One of the very best films of the program, Mike Stoltz’s Holographic Will, is a wild, pulsating movement through a domestic space. Stoltz puts his whole camera in and shakes it all about, resulting in a swishing, painterly flicker, impressing the architectural forms onto the screen while we catch slight glimpses of the details of living: a sofa, a picture on the wall, a lamp. The light through the back windows of the rooms essentially “draws” Holographic Will, producing bright, colorful smears which periodically coalesce into a legible cinematic space. In his description of the film, Stoltz calls the film a “kaleidoscopic portrait of destabilization during the struggle to stay in a rent-controlled apartment amidst an affordable housing crisis.” In a way, Holographic Will exhibits unexpected echoes with Everson’s prison film. We experience the tension between cinematic abstraction and a concrete social condition, in this case the tyranny of investment capital.

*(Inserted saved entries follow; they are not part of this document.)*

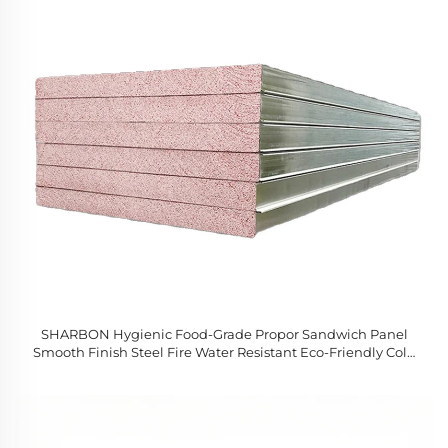
SHARBON Hygienic Food-Grade Propor Sandwich Panel
Smooth Finish Steel Fire Water Resistant Eco-Friendly Cold
Room Workshop Hotel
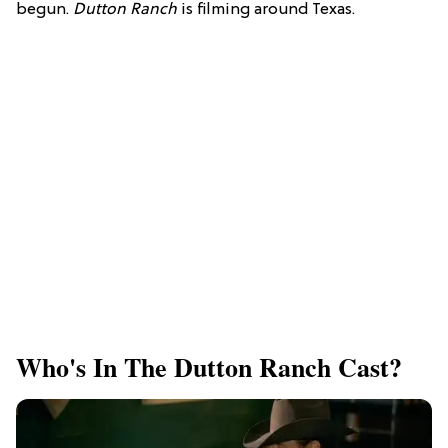
begun.
Dutton Ranch
is filming around Texas.
Who's In The Dutton Ranch Cast?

Hey Sweet Pea by Alee Peoples is largely constructed around voicemail messages from the filmmaker’s mom. They capture the universal experience of dealing with elderly parents, from the detailed shopping list of items she needs from Walmart to the conversational reportage of various ailments and doctors’ visits. Peoples intercuts this material with performance readings from the script to The Never Ending Story, and although one can surmise the connection in terms of Peoples’ memories of seeing the film as a child, it’s hard to grasp the work as a whole. Nevertheless, her sunlit depictions of Los Angeles remain as funky as ever. Another film that at times felt a bit fragmentary was Labores en curso, the latest from Spanish filmmaker Bruno Delgado Ramo. The new film has certain commonalities with the director’s previous films, which are defined by sharp, graphically motivated editing and the gradual accumulation of object-images like books, bottles, and bricks. But Labores was shot in Super-8, and so the underlying formal theme seems to be the conflict between Ramo’s method and this different medium. We see Constructivist images like buildings silhouetted against the sky, or scenes meticulously framed by windows, and yet these hard-edged compositions are inevitably softened by the hazy, aquatint texture of Super-8. Over time, Labores turns its attention to various acts of labor (painting walls, laying brick, working at a sewing machine), and one senses an underlying comparison between these endeavors and Ramo’s own filming and editing processes. With its crisp pans and tilts providing a strong formal armature, Labores reminds of Robert Beavers’ Work Done, with Ramo’s appreciation of the ordinary replacing Beavers’ timeless classicism.

The final film in the program, Single File by Simon Liu, marks a shift from his recent atonal city symphonies of contemporary Hong Kong. While Single File is also largely composed of Hong Kong footage (including shots recognizable from Liu’s Devil’s Peak and Let’s Talk), they flash by in a kaleidoscopic widescreen pulse. One has to try to observe objects and locations within Single File, since the overriding sensation is one of pushing and pulling, stretching and coming apart. Given the current situation in Hong Kong, it’s hard not to consider Liu’s formal approach here as a kind of cryptographic datamosh, in which concrete information becomes so maximal that it eludes automatic perception. Liu seems to imply that art, in its avoidance of immediately legible surfaces, just might save us all.